IV. LES REDEVANCES D'USAGE, LES EXEMPTIONS DE DROITS DE DOUANE ET DE TAXE

L'article 12 de l'accord aérien avec le Tadjikistan précise les caractéristiques des redevances d'usage pouvant être perçues par les autorités ou organismes compétents au titre de l'utilisation des installations et services aéroportuaires et des installations de sécurité, de sûreté et de navigation aérienne. Elles doivent être justes, raisonnables, non discriminatoires et faire l'objet d'une répartition équitable entre catégories d'usagers. Elles peuvent en outre refléter une part équitable du coût total supporté pour la mise à disposition des installations et services aéroportuaires.

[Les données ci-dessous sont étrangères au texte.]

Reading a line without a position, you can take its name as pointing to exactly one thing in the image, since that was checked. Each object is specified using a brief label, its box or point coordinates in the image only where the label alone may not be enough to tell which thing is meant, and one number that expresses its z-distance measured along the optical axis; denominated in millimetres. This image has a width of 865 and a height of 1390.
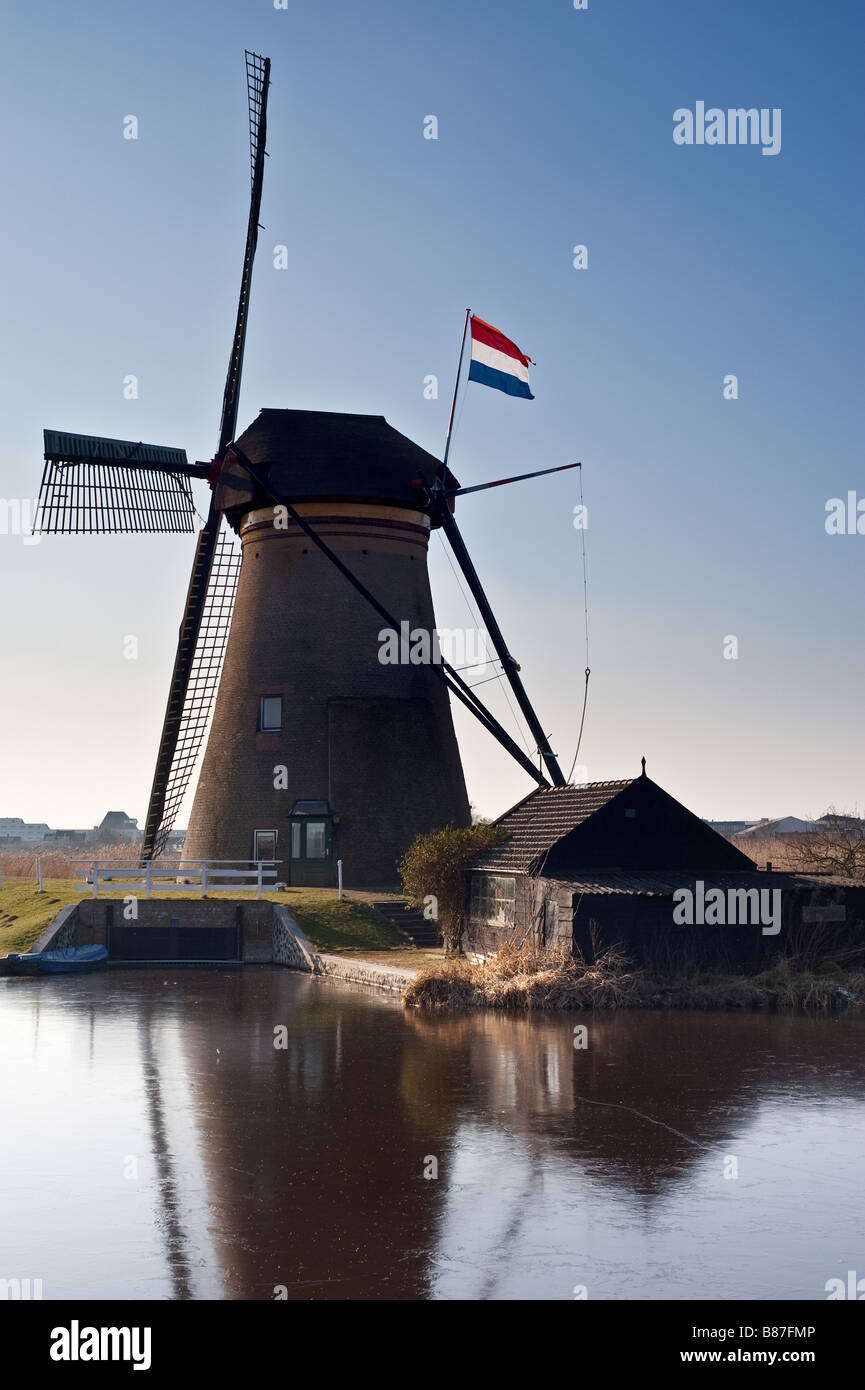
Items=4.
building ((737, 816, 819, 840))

L'article 13 du présent accord détaille les cas d' exemption , sur la base de la réciprocité, de droits de douane, d'impôts, de droits, de frais d'inspection et de redevances sur l'équipement normal des aéronefs, les carburants, des lubrifiants et des provisions de bord, à condition que ces équipements et fournitures restent à bord de l'aéronef.

Ces exemptions sont conformes aux pratiques courantes en matière fiscale et douanière vis-à-vis des compagnies aériennes sur le territoire français. Ces dispositions figurent traditionnellement dans les accords de services aériens bilatéraux conclus par la France, conformément aux principes définis par la convention dite de « Chicago » de 1944.

Il est toutefois légitime de s'interroger sur la perpétuation de cette exemption , alors que la lutte contre le réchauffement climatique est devenue une priorité mondiale et que la contribution du secteur aérien aux émissions de gaz à effet de serre est estimée entre 2 et 5 % du total mondial.

Dans une communication à la Commission des Finances du Sénat de 2016 4 ( * ) , la Cour des Comptes précise :

« Même si le transport aérien n'était pas au programme des négociations, l'ouverture de la conférence mondiale sur le climat récemment organisée à Paris (COP21) a eu pour effet de rappeler que les compagnies aériennes sont, pour des raisons historiques résultant des négociations de la convention de Chicago sur l'aviation civile dans les années 40, exonérées de toute taxe sur le kérosène. Pour faciliter l'essor de ce mode de transport et le développement des liaisons internationales, une série d'accords bilatéraux relatifs aux services aériens a été signée ; parmi les clauses de ces accords figure l'exemption de toute taxe pour le carburant destiné aux vols internationaux, répondant aux exigences de l'article 24 de la convention de Chicago. Aujourd'hui, la taxation de ce carburant supposerait la renégociation de ces accords. Les pays européens ont proposé, à plusieurs reprises, cette solution lors des assemblées générales de l'OACI, mais ils n'ont jamais pu obtenir un consensus . En France, l'avion est ainsi le seul moyen de transport fonctionnant à l'énergie fossile exempté de taxe intérieure sur la consommation des produits énergétiques (TICPE). Au total, l'exonération de la TICPE pour l'aviation représente un manque à gagner pour l'État de 3,5 Md€/an pour les vols au départ et à l'arrivée du territoire français (1,3 Md€ pour les vols intérieurs). »

Interrogés à ce sujet, le ministère de l'Europe et des Affaires étrangères et la Direction générale de l'aviation civile nous ont indiqué que, même si l'OACI est engagée en matière de protection du climat et qu'elle envisage d'adopter un objectif à long-terme de neutralité carbone, « il sera toutefois extrêmement difficile de réviser la Convention de Chicago sur ce point ».

En revanche, la réflexion est davantage avancée au niveau européen : dans le document « fit for 55 » de la Commission européenne de juillet 2021, qui comprend treize propositions pour adapter le cadre réglementaire européen « climat-énergie » au relèvement de l'objectif climatique de l'Union pour 2030, quatre d'entre elles concernent directement le secteur aérien, dont en particulier la révision de la directive sur la taxation de l'énergie, pour introduire la taxation obligatoire du kérosène sur les liaisons intra-UE, en l'alignant progressivement sur la fiscalité du transport routier.

En tout état de cause, la France ne pourrait pas, unilatéralement, remettre en cause ces exemptions fiscales, sans risquer de mettre à mal le secteur de l'aviation civile français. C'est au niveau international que de telles évolutions doivent être décidées.


* 4 L'État et la compétitivité du transport aérien - Un rôle complexe, une stratégie à élaborer- Communication à la commission des Finances du Sénat, à l'occasion du rapport d'information n°32 (2016-2017) relative à l'action de l'État en faveur de la compétitivité du transport aérien.